I am now a victim of the Roboplastic Podcastalypse.
Since getting my first (classic 160 gig) iPod over the Christmas holidays, I have diligently placed 600 CDs onto this shiny piece of McShiny to take with me on the road. Then I discovered podcasts, and currently listen to little more than the ongoing opinions of Mr. Dan Savage. But there are toy(pod)casts out there and I am beginning to seek them out (and if you have recommendations, please leave them in a comment for me.) Which brings me back to the Roboplastic Apocalypse (sometimes referred to as “that site with all those old toy robot ads.” So with some help (because he’s not yet been sucked into the vortex that is the iTunes store) I finally upload all 25 (to date) podcasticas.
Today was podcast one through three.
I’ve already threatened Steve with running commentaries with respect to select (possible all) podcasts, and I was in the middle of putting a second one up on his site, when it dawned on me. Hey, I have a website too (hello beautiful fairplaythings!) And since the unexpected and unexplained hiatus that is the ongoing collectible of the day, why not put my comments on my site and make Steve come to me. Sounded good in my head anyway.
For those who want to hear the podcast to understand what I am talking about, where Steve ponders the success and failings of the Shogun Warriors, it’s episode two here.
I always get a little indignant when people talk about the wonder of Japanese engineering being key to the success of the Transformers, because the toy line is really the bastard child of east and west. Takara tried to market diaclone toys in North America to limited success, but it was the genius of mother Hasbro that created the characters (and allegiance) that led to thousands of young robotronians uprising in their suburban homes and demanding they get their Megatron and their Optimus Prime too!
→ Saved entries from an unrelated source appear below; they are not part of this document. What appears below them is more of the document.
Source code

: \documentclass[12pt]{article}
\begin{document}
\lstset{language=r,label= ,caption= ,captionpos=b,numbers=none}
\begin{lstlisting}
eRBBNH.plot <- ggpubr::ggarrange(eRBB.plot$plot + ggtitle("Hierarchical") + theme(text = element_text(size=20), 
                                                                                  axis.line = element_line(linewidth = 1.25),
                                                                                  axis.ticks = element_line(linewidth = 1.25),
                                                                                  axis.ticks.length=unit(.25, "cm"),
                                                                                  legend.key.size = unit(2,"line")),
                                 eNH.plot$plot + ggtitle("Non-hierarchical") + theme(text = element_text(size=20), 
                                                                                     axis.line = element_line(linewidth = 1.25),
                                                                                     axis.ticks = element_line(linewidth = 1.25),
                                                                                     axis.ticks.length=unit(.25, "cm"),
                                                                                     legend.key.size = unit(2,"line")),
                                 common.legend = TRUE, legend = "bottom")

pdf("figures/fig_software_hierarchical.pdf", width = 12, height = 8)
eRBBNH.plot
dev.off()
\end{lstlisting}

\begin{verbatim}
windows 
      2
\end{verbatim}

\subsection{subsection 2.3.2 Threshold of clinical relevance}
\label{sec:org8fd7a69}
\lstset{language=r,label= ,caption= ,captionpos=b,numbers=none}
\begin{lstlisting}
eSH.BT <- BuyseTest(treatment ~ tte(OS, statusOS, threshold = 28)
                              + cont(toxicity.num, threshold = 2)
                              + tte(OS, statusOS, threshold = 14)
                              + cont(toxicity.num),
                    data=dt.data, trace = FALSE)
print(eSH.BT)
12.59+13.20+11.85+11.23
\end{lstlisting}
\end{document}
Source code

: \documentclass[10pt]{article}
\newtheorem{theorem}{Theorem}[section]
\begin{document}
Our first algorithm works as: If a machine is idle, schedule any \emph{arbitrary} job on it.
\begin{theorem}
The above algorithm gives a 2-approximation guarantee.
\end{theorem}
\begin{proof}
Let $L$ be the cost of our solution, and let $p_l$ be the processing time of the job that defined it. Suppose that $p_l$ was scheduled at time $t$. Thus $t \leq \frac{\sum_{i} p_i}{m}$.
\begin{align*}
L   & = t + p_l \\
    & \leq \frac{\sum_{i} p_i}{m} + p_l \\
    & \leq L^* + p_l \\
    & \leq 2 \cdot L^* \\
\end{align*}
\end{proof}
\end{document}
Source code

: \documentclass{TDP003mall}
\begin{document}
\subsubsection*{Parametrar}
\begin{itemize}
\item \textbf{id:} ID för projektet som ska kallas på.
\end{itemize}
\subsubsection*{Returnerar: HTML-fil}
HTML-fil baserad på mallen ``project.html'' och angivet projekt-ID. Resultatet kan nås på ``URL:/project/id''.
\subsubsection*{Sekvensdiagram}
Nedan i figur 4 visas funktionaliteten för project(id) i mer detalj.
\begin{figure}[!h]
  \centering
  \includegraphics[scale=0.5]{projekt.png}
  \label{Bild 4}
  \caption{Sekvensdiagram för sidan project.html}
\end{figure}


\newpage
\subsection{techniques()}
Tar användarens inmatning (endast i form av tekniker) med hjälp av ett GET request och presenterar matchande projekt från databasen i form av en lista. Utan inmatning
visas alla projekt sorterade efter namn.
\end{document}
I was thinking about this in terms of Steve’s comments about Shogun Warriors, particularly with respect to Godzilla. The commercial for the thunder lizard implies that Mattel did envision him as a possible villain, even if they were not prepared to create a symbol for his chest. Really, if Hasbro did anything, it was give us the battle of good versus evil, and much better names than Mazinger, Combattler, and Daigan. And I wonder too if the Shogun would have been even more popular if someone had done tech specs for the guys.
Certainly the line could have been helped in the imagination of children with a cartoon. And for us children of the eighties, wasn’t there a cartoon for everything? I mean Robotixeven had one, a construction toy where you would think heroes and villains wouldn’t apply. And yet the original toy packaging came to reflect the battles of the Protectons and Terrakors.
But the seventies was a different place and a different time. Where there were laws against directly marketing to children in the form of 22 minute advertisements with mini-advertisements embedded in the programming. Steve talks about the links between popular toys and movies (and live action television), and my understanding is that the use of such likenesses as Buck Rogers, Star Wars, and the Six Million Dollar Man was fair game because their target audience wasn’t completely intended to be 7-12 years old. (Clearly it was a time before grown men outnumbered children in the toy isles of a Toys ‘r Us.) Certainly, comic books (Micronauts, GIJoe, even ROM) were seen as key marketing methods to encourage the success of a toy line because the door to cartoons was closed.
So I would maintain that Mattel couldn’t go down the path of having a cartoon directly. The company probably benefitted from the existence of Godzilla as a cartoon, but there were probably enough differences that their legal team could explain there was insufficient links (and this may explain why the toy Godzilla looked so different than what was expected, even given the technology of the day). I would imagine that the introduction of Force Fiveat the end of the Shogun Warrior line was not coincidental, and may even have hurried the toyline off the shelves if Mattel had been leaning on getting out of the toyline anyway.
In any event, while I’m not sure if Ronald Reagen deserves an airport named in his honour, let it be said there should be at least three cartoon studios rechristened in his name.
Coming back to the end of the line for Shogun Warriors, a four year toy run may seem insignificant, but we are spoiled by the popularity of so many “branding” holdovers from the 1980s. There are not a lot of unified toy lines that last four years. I agree with wikipedia’s hypothesis that the end of the toy line came about because of declining demand meeting improved safety concerns, although I expect other factors were involved as well. I’m sure the issue of licensing came up, and Mattel may have looked at the extra cost for safety changes and the declining sales numbers for the line, and decided it wasn’t worth it to continue to pursue the licensing agreement.
Anyway, just a few thoughts on a great podcast. I’m encouraged to hear about the toys of my youth, properties I think need a little love. And now I need to get back to the collectible of the day. Stay tuned!
I would be remiss if I didn’t add a comment here about the passing of Michael Gough. It’s sad to see him go. He will always be Alfred to me.